En somme, la grammaire du verbe est notre véritable ontologie. Au-delà de son concept «scolaire», celui de nos manuels, son concept «cosmique» exprime le noyau universel de notre identité personnelle. Sans elle, nous ne saurions nous entendre entre nous à propos du monde, par-delà la différence des langues, car c’est elle qui permet de traduire les langues les unes dans les autres. La grammaire du verbe code nos rapports au monde et représente l’architecture fondamentale du monde commun. D’où son intérêt majeur pour la Philosophie.

Question plus politique: quelle analyse faites-vous du fait d’être catalogué comme «complotiste» dès lors que l’on exerce son sens critique?

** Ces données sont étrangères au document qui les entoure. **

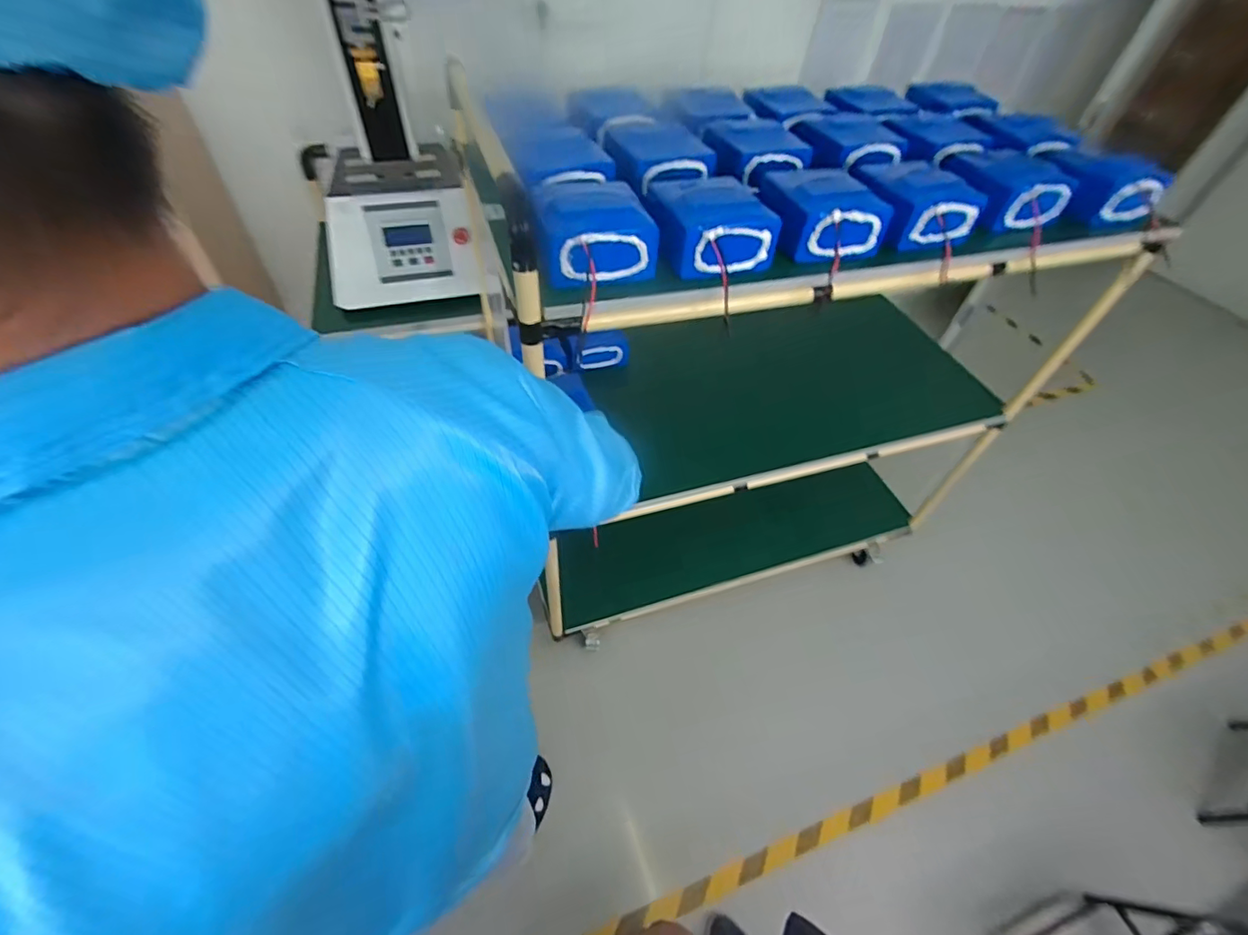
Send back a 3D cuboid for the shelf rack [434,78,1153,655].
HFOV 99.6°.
[{"bbox_3d":[0.309,-0.167,1.309,1.141,1.181,0.548,-12,52,-14],"label":"shelf rack"}]

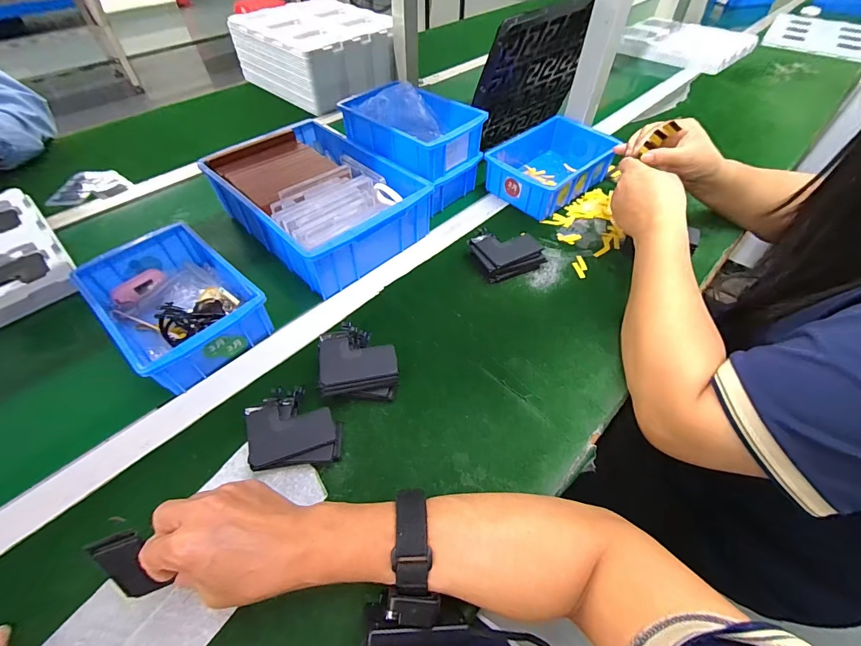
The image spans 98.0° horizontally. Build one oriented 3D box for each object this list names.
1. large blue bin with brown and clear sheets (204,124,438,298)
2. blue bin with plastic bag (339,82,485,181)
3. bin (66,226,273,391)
[{"bbox_3d":[-0.157,-0.182,0.543,0.286,0.079,0.208,38,60,26],"label":"large blue bin with brown and clear sheets"},{"bbox_3d":[-0.031,-0.302,0.567,0.191,0.065,0.132,36,60,25],"label":"blue bin with plastic bag"},{"bbox_3d":[-0.291,-0.026,0.431,0.199,0.058,0.130,36,60,25],"label":"bin"}]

Spécialement dans le contexte de la crise sanitaire, l’accusation de complotisme est devenue une arme d’intimidation massive à disposition d’une gouvernance post-démocratique, épaulée par les médias mainstream. En France, la stratégie sanitaire est marquée par le «tout hospitalier», le «tout vaccinal», le «tout interdictif» de l’assignation à résidence. Les critiques portées à l’encontre de cette stratégie psychorigide sont aussitôt taxées de conspirationnistes, tandis que des dogmes officiels se sont mis en place: 1) il n’existe aucun traitement médicamenteux digne de ce nom; 2) la médecine libérale et les officines pharmaceutiques n’ont rien à apprendre aux Autorités supérieures de la Santé; 3) à côté des études randomisées et des courbes prospectives, les pratiques assidues du soin et du suivi médical ne sont qu’artisanales; 4) ceux qui contestent ces dogmes sont des hérétiques méritant, à défaut de l’excommunication ou du bûcher, l’exclusion médiatique et la convocation devant le Conseil de l’ordre. Quant à l’anathème de jadis, il se maintient dans la stigmatisation du «complotisme».

Ce qui parle à travers cette bouffée délirante n’est autre que la pulsion de mort, le Thanatos: supprimer la vie au motif de sauver des vies. Pour le moment, la société française est engourdie par un matraquage quotidien, lequel est parvenu à instiller une sorte de terreur, en mettant les gens face à ce refoulé suprême qu’est l’imminence de leur propre mort. Comment ne pas s’attendre à une montée du complotisme? Si, de ce côté, on redoute le grand reset, je préfère diriger mes attentes vers le grand réveil.